## What the task asks
Please reproduce every record exactly as written, leaving out the pictures.

Saved entries:
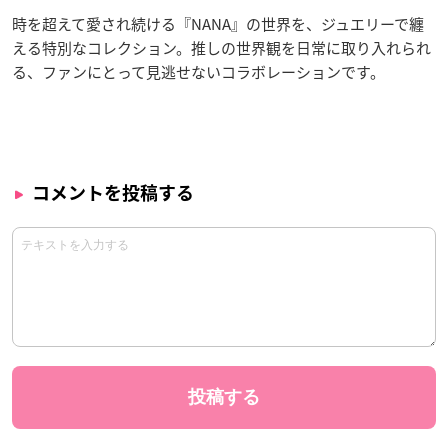
時を超えて愛され続ける『NANA』の世界を、ジュエリーで纏
える特別なコレクション。推しの世界観を日常に取り入れられ
る、ファンにとって見逃せないコラボレーションです。
コメントを投稿する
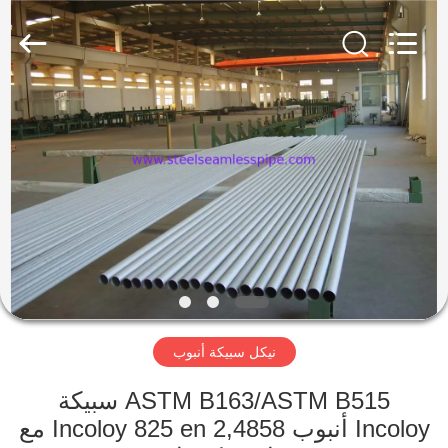
-
2025
Yuhong
Group
Co.,Ltd.
All
Rights
Reserved.
الصفحة
الرئيسية
منتجات
معلومات
عنا
نيكل سبيكة أنبوب
جولة
في
ASTM B163/ASTM B515 سبيكة
Incoloy أنبوب Incoloy 825 en 2,4858 مع
المعمل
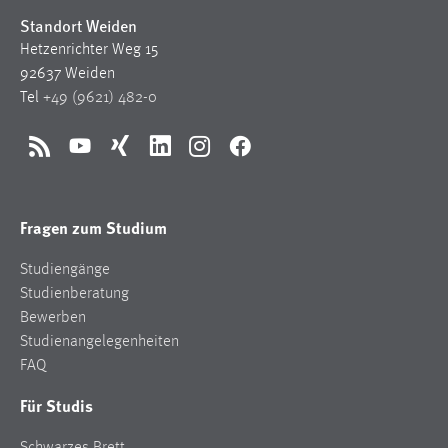
Standort Weiden
Hetzenrichter Weg 15
92637 Weiden
Tel
+49 (9621) 482-0
RSS
YouTube
Xing
LinkedIn
Instagram
Facebook
Fragen zum Studium
Studiengänge
Studienberatung
Bewerben
Studienangelegenheiten
FAQ
Für Studis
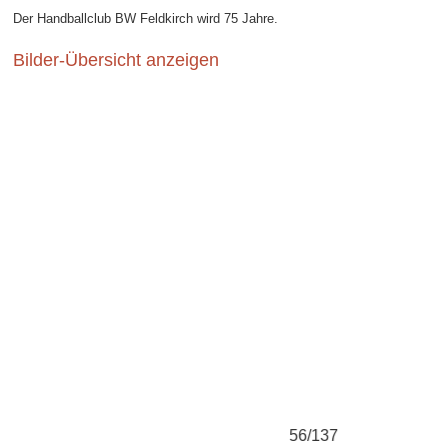
Der Handballclub BW Feldkirch wird 75 Jahre.
Bilder-Übersicht anzeigen
56/137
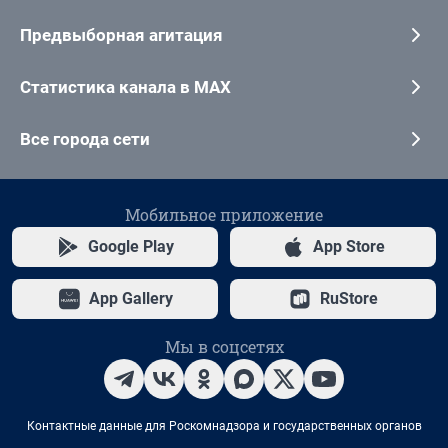
Предвыборная агитация
Статистика канала в MAX
Все города сети
Мобильное приложение
Google Play
App Store
App Gallery
RuStore
Мы в соцсетях
Контактные данные для Роскомнадзора и государственных органов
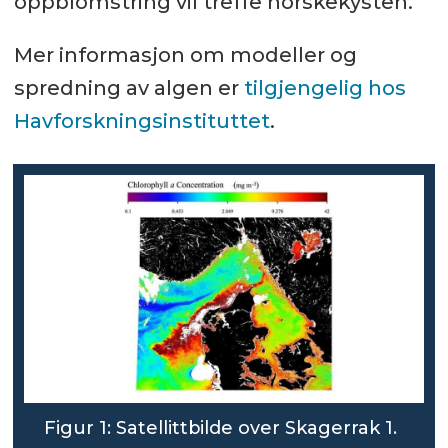
oppblomstring vil treffe norskekysten.
Mer informasjon om modeller og
spredning av algen er
tilgjengelig hos
Havforskningsinstituttet
.
Figur 1: Satellittbilde over Skagerrak 1.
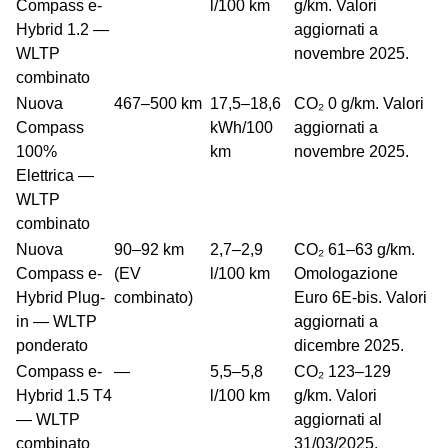
Compass e-
l/100 km
g/km. Valori
Hybrid 1.2 —
aggiornati a
WLTP
novembre 2025.
combinato
Nuova
467–500 km
17,5–18,6
CO₂ 0 g/km. Valori
Compass
kWh/100
aggiornati a
100%
km
novembre 2025.
Elettrica —
WLTP
combinato
Nuova
90–92 km
2,7–2,9
CO₂ 61–63 g/km.
Compass e-
(EV
l/100 km
Omologazione
Hybrid Plug-
combinato)
Euro 6E-bis. Valori
in — WLTP
aggiornati a
ponderato
dicembre 2025.
Compass e-
—
5,5–5,8
CO₂ 123–129
Hybrid 1.5 T4
l/100 km
g/km. Valori
— WLTP
aggiornati al
combinato
31/03/2025.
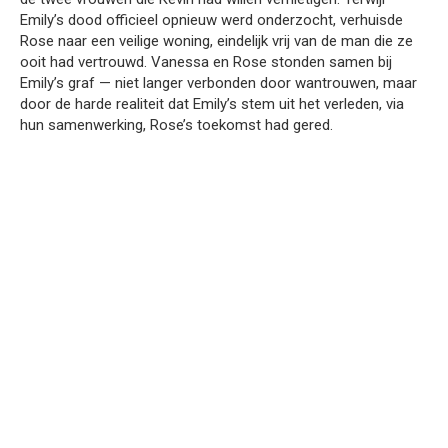
Emily’s dood officieel opnieuw werd onderzocht, verhuisde
Rose naar een veilige woning, eindelijk vrij van de man die ze
ooit had vertrouwd. Vanessa en Rose stonden samen bij
Emily’s graf — niet langer verbonden door wantrouwen, maar
door de harde realiteit dat Emily’s stem uit het verleden, via
hun samenwerking, Rose’s toekomst had gered.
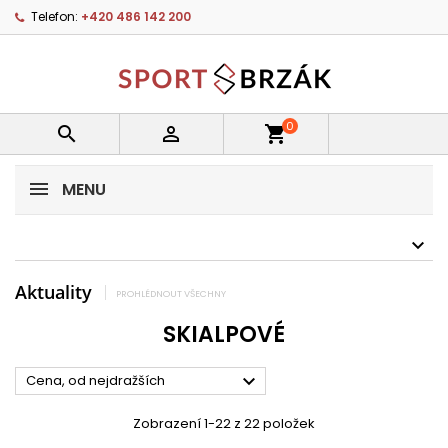
Telefon:
+420 486 142 200
0


shopping_cart
MENU
Aktuality
PROHLÉDNOUT VŠECHNY
SKIALPOVÉ

Cena, od nejdražších
Zobrazení 1-22 z 22 položek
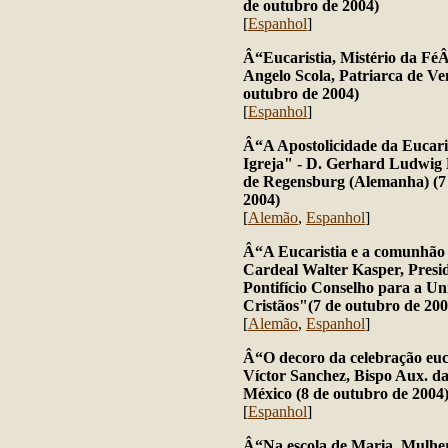
de outubro de 2004)
[
Espanhol
]
Â“Eucaristia, Mistério da Fé
Angelo Scola, Patriarca de Ve
outubro de 2004)
[
Espanhol
]
Â“A Apostolicidade da Eucaris
Igreja" - D. Gerhard Ludwig 
de Regensburg (Alemanha) (7
2004)
[
Alemão
,
Espanhol
]
Â“A Eucaristia e a comunhão e
Cardeal Walter Kasper, Presi
Pontifício Conselho para a Un
Cristãos"(7 de outubro de 200
[
Alemão
,
Espanhol
]
Â“O decoro da celebração euc
Víctor Sanchez, Bispo Aux. d
México (8 de outubro de 2004
[
Espanhol
]
Â“Na escola de Maria, Mulher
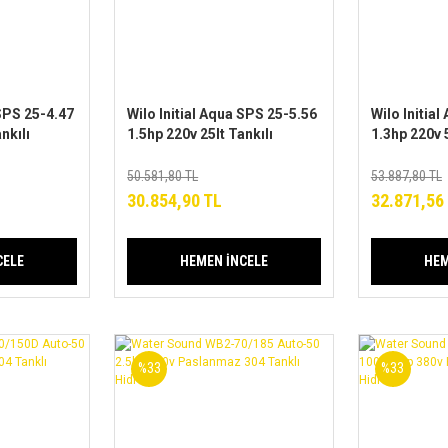
 SPS 25-4.47
Wilo Initial Aqua SPS 25-5.56
Wilo Initia
nkılı
1.5hp 220v 25lt Tankılı
1.3hp 220v 5
aket
Paslanmaz Jet Paket
Paslanmaz 
Hidrofor
Hidrofor
50.581,80 TL
53.887,80 TL
30.854,90 TL
32.871,56
CELE
HEMEN İNCELE
HEM
%33
%33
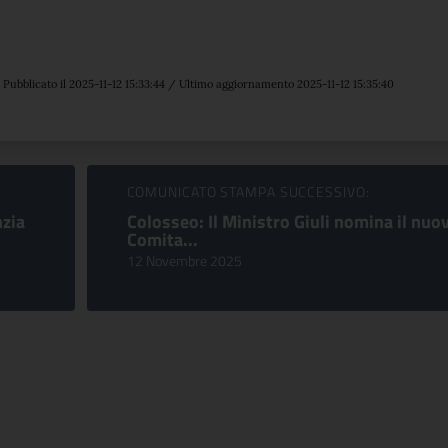
Pubblicato il 2025-11-12 15:33:44 / Ultimo aggiornamento 2025-11-12 15:35:40
COMUNICATO STAMPA SUCCESSIVO:
nzia
Colosseo: Il Ministro Giuli nomina il nuo
Comita...
12 Novembre 2025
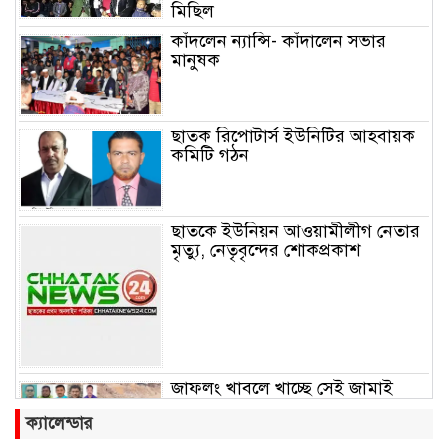
মিছিল
কাঁদলেন ন্যান্সি- কাঁদালেন সভার
মানুষক
ছাতক রিপোটার্স ইউনিটির আহবায়ক
কমিটি গঠন
ছাতকে ইউনিয়ন আওয়ামীলীগ নেতার
মৃত্যু, নেতৃবৃন্দের শোকপ্রকাশ
জাফলং খাবলে খাচ্ছে সেই জামাই
সুমন
ক্যালেন্ডার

## Task response
時を超えて愛され続ける『NANA』の世界を、ジュエリーで纏
える特別なコレクション。推しの世界観を日常に取り入れられ
る、ファンにとって見逃せないコラボレーションです。
コメントを投稿する
-
2025
Yuhong
Group
Co.,Ltd.
All
Rights
Reserved.
الصفحة
الرئيسية
منتجات
معلومات
عنا
نيكل سبيكة أنبوب
جولة
في
ASTM B163/ASTM B515 سبيكة
Incoloy أنبوب Incoloy 825 en 2,4858 مع
المعمل
Standort Weiden
Hetzenrichter Weg 15
92637 Weiden
Tel
+49 (9621) 482-0
RSS
YouTube
Xing
LinkedIn
Instagram
Facebook
Fragen zum Studium
Studiengänge
Studienberatung
Bewerben
Studienangelegenheiten
FAQ
Für Studis
Der Handballclub BW Feldkirch wird 75 Jahre.
Bilder-Übersicht anzeigen
56/137
Предвыборная агитация
Статистика канала в MAX
Все города сети
Мобильное приложение
Google Play
App Store
App Gallery
RuStore
Мы в соцсетях
Контактные данные для Роскомнадзора и государственных органов
oppblomstring vil treffe norskekysten.
Mer informasjon om modeller og
spredning av algen er
tilgjengelig hos
Havforskningsinstituttet
.
Figur 1: Satellittbilde over Skagerrak 1.
Compass e-
l/100 km
g/km. Valori
Hybrid 1.2 —
aggiornati a
WLTP
novembre 2025.
combinato
Nuova
467–500 km
17,5–18,6
CO₂ 0 g/km. Valori
Compass
kWh/100
aggiornati a
100%
km
novembre 2025.
Elettrica —
WLTP
combinato
Nuova
90–92 km
2,7–2,9
CO₂ 61–63 g/km.
Compass e-
(EV
l/100 km
Omologazione
Hybrid Plug-
combinato)
Euro 6E-bis. Valori
in — WLTP
aggiornati a
ponderato
dicembre 2025.
Compass e-
—
5,5–5,8
CO₂ 123–129
Hybrid 1.5 T4
l/100 km
g/km. Valori
— WLTP
aggiornati al
combinato
31/03/2025.
Emily’s dood officieel opnieuw werd onderzocht, verhuisde
Rose naar een veilige woning, eindelijk vrij van de man die ze
ooit had vertrouwd. Vanessa en Rose stonden samen bij
Emily’s graf — niet langer verbonden door wantrouwen, maar
door de harde realiteit dat Emily’s stem uit het verleden, via
hun samenwerking, Rose’s toekomst had gered.
Telefon:
+420 486 142 200
0


shopping_cart
MENU
Aktuality
PROHLÉDNOUT VŠECHNY
SKIALPOVÉ

Cena, od nejdražších
Zobrazení 1-22 z 22 položek
de outubro de 2004)
[
Espanhol
]
Â“Eucaristia, Mistério da Fé
Angelo Scola, Patriarca de Ve
outubro de 2004)
[
Espanhol
]
Â“A Apostolicidade da Eucaris
Igreja" - D. Gerhard Ludwig 
de Regensburg (Alemanha) (7
2004)
[
Alemão
,
Espanhol
]
Â“A Eucaristia e a comunhão e
Cardeal Walter Kasper, Presi
Pontifício Conselho para a Un
Cristãos"(7 de outubro de 200
[
Alemão
,
Espanhol
]
Â“O decoro da celebração euc
Víctor Sanchez, Bispo Aux. d
México (8 de outubro de 2004
[
Espanhol
]
Â“Na escola de Maria, Mulher
 SPS 25-4.47
Wilo Initial Aqua SPS 25-5.56
Wilo Initia
nkılı
1.5hp 220v 25lt Tankılı
1.3hp 220v 5
aket
Paslanmaz Jet Paket
Paslanmaz 
Hidrofor
Hidrofor
50.581,80 TL
53.887,80 TL
30.854,90 TL
32.871,56
CELE
HEMEN İNCELE
HEM
%33
%33
Pubblicato il 2025-11-12 15:33:44 / Ultimo aggiornamento 2025-11-12 15:35:40
COMUNICATO STAMPA SUCCESSIVO:
nzia
Colosseo: Il Ministro Giuli nomina il nuo
Comita...
12 Novembre 2025
মিছিল
কাঁদলেন ন্যান্সি- কাঁদালেন সভার
মানুষক
ছাতক রিপোটার্স ইউনিটির আহবায়ক
কমিটি গঠন
ছাতকে ইউনিয়ন আওয়ামীলীগ নেতার
মৃত্যু, নেতৃবৃন্দের শোকপ্রকাশ
জাফলং খাবলে খাচ্ছে সেই জামাই
সুমন
ক্যালেন্ডার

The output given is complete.